The building where I work is being demolished for renovation. For the past several months I have watched workers take filing cabinets, plumbing, office furniture, miscellaneous strips of metal, acoustical tile, chunks of asbestos, electrical wiring, et cetera out of the building in large metal carts to be crushed and and carried off in gigantic garbage trucks. The entire building (with the exception of our floor) has been completely stripped. Down to the concrete columns that support it. As I walked back to my building, I looked down Park Avenue at the gigantic plume of smoke and dust. I paused in the median and then continued back up to my office. On my way up the elevator, my cellphone beeped. My daily haiku had arrived – only a few hours behind schedule.

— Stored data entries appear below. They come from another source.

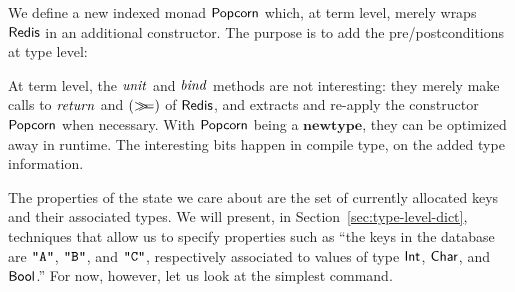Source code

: We define a new indexed monad \ensuremath{\Conid{Popcorn}} which, at term level, merely wraps
\ensuremath{\Conid{Redis}} in an additional constructor. The purpose is to add the
pre/postconditions at type level:
\resethooks
At term level, the \ensuremath{\Varid{unit}} and \ensuremath{\Varid{bind}} methods are not interesting: they merely
make calls to \ensuremath{\Varid{return}} and \ensuremath{(\bind )} of \ensuremath{\Conid{Redis}}, and extracts and re-apply the constructor \ensuremath{\Conid{Popcorn}} when necessary. With \ensuremath{\Conid{Popcorn}} being a \ensuremath{\mathbf{newtype}}, they
can be optimized away in runtime. The interesting bits happen in compile type,
on the added type information.

The properties of the state we care about are the set of currently allocated
keys and their associated types. We will present, in Section~\ref{sec:type-level-dict}, techniques that allow us to specify
properties such as ``the keys in the database are \ensuremath{\text{\tt \char34 A\char34}}, \ensuremath{\text{\tt \char34 B\char34}}, and \ensuremath{\text{\tt \char34 C\char34}},
respectively associated to values of type \ensuremath{\Conid{Int}}, \ensuremath{\Conid{Char}}, and \ensuremath{\Conid{Bool}}.''
For now, however, let us look at the simplest \Redis{} command.

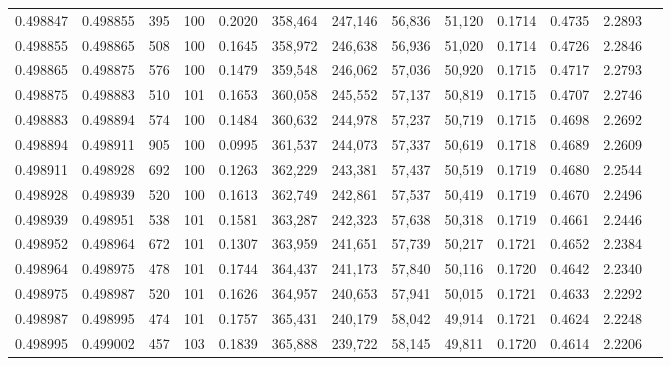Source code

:\begin{tabular}{rrrrrrrrrrrrr}
0.498847 & 0.498855 &   395 & 100 &                                     0.2020 & 358,464 & 247,146 &  56,836 &  51,120 & 0.1714 & 0.4735 & 2.2893 \\
0.498855 & 0.498865 &   508 & 100 &                                     0.1645 & 358,972 & 246,638 &  56,936 &  51,020 & 0.1714 & 0.4726 & 2.2846 \\
0.498865 & 0.498875 &   576 & 100 &                                     0.1479 & 359,548 & 246,062 &  57,036 &  50,920 & 0.1715 & 0.4717 & 2.2793 \\
0.498875 & 0.498883 &   510 & 101 &                                     0.1653 & 360,058 & 245,552 &  57,137 &  50,819 & 0.1715 & 0.4707 & 2.2746 \\
0.498883 & 0.498894 &   574 & 100 &                                     0.1484 & 360,632 & 244,978 &  57,237 &  50,719 & 0.1715 & 0.4698 & 2.2692 \\
0.498894 & 0.498911 &   905 & 100 &                                     0.0995 & 361,537 & 244,073 &  57,337 &  50,619 & 0.1718 & 0.4689 & 2.2609 \\
0.498911 & 0.498928 &   692 & 100 &                                     0.1263 & 362,229 & 243,381 &  57,437 &  50,519 & 0.1719 & 0.4680 & 2.2544 \\
0.498928 & 0.498939 &   520 & 100 &                                     0.1613 & 362,749 & 242,861 &  57,537 &  50,419 & 0.1719 & 0.4670 & 2.2496 \\
0.498939 & 0.498951 &   538 & 101 &                                     0.1581 & 363,287 & 242,323 &  57,638 &  50,318 & 0.1719 & 0.4661 & 2.2446 \\
0.498952 & 0.498964 &   672 & 101 &                                     0.1307 & 363,959 & 241,651 &  57,739 &  50,217 & 0.1721 & 0.4652 & 2.2384 \\
0.498964 & 0.498975 &   478 & 101 &                                     0.1744 & 364,437 & 241,173 &  57,840 &  50,116 & 0.1720 & 0.4642 & 2.2340 \\
0.498975 & 0.498987 &   520 & 101 &                                     0.1626 & 364,957 & 240,653 &  57,941 &  50,015 & 0.1721 & 0.4633 & 2.2292 \\
0.498987 & 0.498995 &   474 & 101 &                                     0.1757 & 365,431 & 240,179 &  58,042 &  49,914 & 0.1721 & 0.4624 & 2.2248 \\
0.498995 & 0.499002 &   457 & 103 &                                     0.1839 & 365,888 & 239,722 &  58,145 &  49,811 & 0.1720 & 0.4614 & 2.2206 \\

\end{tabular}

I got home that day around 3:00. When I emerged from the subway station in Brooklyn I immediately noticed the smell of burning plastic. I went to donate blood but they were full. I think I’m O negative. But I’m not sure. They told me to come back the next day. I spent the rest of the day glued to the one television station we still receive since everything was broadcast off the antenna on the north tower of the WTC.
I haven’t seen a commercial in over 48 hours.